ROSE RADIOLOGY CENTERS, INC., a/a/o ANGELO CIANCIATTO, Plaintiff, vs. STATE FARM MUTUAL AUTOMOBILE INSURANCE COMPANY, Defendant. County Court, 13th Judicial Circuit in and for Hillsborough County, Civil Division. Case No. 04-13647, Division H. March 1, 2006. Cheryl Thomas, Judge. Counsel: Kimberly A. Sandefer, Gale L. Young, P.A., Tampa. Arthur Liebling.

ORDER ON DEFENDANT’S THIRD AMENDED MOTION FOR FINAL SUMMARY JUDGMENT, ORIN THE ALTERNATIVE, MOTION FOR SUMMARY DISPOSITION AND MEMORANDUM OF LAW

THIS CAUSE, having come on before this Court on February 6, 2006, upon the Defendant’s Third Amended Motion For Final Summary Judgment, Or In The Alternative, Motion For Summary Disposition And Memorandum Of Law, and the Court having heard argument of counsel for the respective parties, and being otherwise duly advised in the premises, it is hereby

ORDERED AND ADJUDGED as follows:

1. As to the first argument, the Court agrees with Defendant that if the charges submitted to a PIP insurer for MRI services exceed the amounts set forth in Florida Statutes § 627.736(5)(b)(5), then said charges are unreasonable and the insurer is not required to pay said charges. The Court finds that the charges in this case were unreasonable as they exceeded the amounts set forth in Florida Statutes § 627.736(5)(b)(5). Therefore, Defendant’s Third Amended Motion For Final Summary Judgment is GRANTED as to the first argument.

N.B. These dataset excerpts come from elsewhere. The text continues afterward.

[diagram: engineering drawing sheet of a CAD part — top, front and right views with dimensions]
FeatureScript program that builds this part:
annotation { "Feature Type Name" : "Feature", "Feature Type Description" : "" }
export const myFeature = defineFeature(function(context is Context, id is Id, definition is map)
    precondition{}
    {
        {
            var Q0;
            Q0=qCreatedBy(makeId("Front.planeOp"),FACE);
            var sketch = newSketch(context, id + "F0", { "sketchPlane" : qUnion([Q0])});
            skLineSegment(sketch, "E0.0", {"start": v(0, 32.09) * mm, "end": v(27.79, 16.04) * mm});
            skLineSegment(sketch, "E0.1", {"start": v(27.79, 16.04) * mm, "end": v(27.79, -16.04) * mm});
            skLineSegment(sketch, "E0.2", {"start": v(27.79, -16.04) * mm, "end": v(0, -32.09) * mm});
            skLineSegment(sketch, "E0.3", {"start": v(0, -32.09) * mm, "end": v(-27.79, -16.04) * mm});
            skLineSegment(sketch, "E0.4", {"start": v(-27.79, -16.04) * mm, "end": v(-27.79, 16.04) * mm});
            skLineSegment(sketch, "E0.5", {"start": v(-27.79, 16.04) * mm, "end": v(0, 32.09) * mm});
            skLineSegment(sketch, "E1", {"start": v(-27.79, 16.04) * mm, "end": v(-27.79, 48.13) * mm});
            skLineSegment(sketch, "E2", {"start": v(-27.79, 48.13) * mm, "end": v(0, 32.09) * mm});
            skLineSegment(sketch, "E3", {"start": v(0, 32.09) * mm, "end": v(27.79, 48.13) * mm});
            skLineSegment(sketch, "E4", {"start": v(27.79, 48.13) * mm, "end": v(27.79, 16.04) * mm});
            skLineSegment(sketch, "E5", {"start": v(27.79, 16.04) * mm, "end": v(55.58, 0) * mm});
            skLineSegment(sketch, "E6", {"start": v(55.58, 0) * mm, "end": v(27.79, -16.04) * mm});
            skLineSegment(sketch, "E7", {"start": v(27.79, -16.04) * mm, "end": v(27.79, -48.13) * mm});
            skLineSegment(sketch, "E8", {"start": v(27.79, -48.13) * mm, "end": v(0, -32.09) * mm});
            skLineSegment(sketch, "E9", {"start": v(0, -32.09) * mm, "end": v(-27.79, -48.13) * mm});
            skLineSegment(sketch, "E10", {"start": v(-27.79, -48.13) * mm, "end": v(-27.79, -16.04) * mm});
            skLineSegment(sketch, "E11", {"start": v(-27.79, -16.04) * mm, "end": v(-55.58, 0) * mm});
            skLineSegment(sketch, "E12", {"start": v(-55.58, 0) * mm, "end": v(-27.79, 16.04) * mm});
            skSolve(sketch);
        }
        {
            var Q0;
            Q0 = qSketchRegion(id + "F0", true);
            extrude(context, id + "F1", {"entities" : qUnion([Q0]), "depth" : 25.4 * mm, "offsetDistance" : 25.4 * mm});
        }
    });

2. As to the second argument on the satisfaction of the condition precedent of a demand letter, the Court finds that the charges for the MRI services at issue in this matter exceeded the amounts set forth in Florida Statutes § 627.736(5)(b)(5). The Court further finds there is no requirement set forth in § 627.736 Florida Statutes that requires an insurer to make a determination as to what amount and what is to be paid for the services/treatment in order to satisfy Plaintiff’s demand. The Court further finds that in this case, the demand letter demanded payment for charges in excess of § 627.736(5)(b)(5) and that Defendant is not required to make any payment for the services rendered on April 1, 2002. Therefore, Defendant’s second argument of its Third Amended Motion For Final Summary Judgment is GRANTED.

3. The Court reserves jurisdiction to determine Defendant’s entitlement to attorney’s fees and costs, as to the first and second arguments of Defendant’s Third Amended Motion For Final Summary Judgment, Or In The Alternative, Motion For Summary Disposition And Memorandum Of Law.

4. Arguments have not yet been brought before the Court as to the third argument set forth in Defendant’s Third Amended Motion For Final Summary Judgment, Or In The Alternative, Motion For Summary Disposition And Memorandum Of Law. The third argument shall be addressed before the Court at a later hearing date.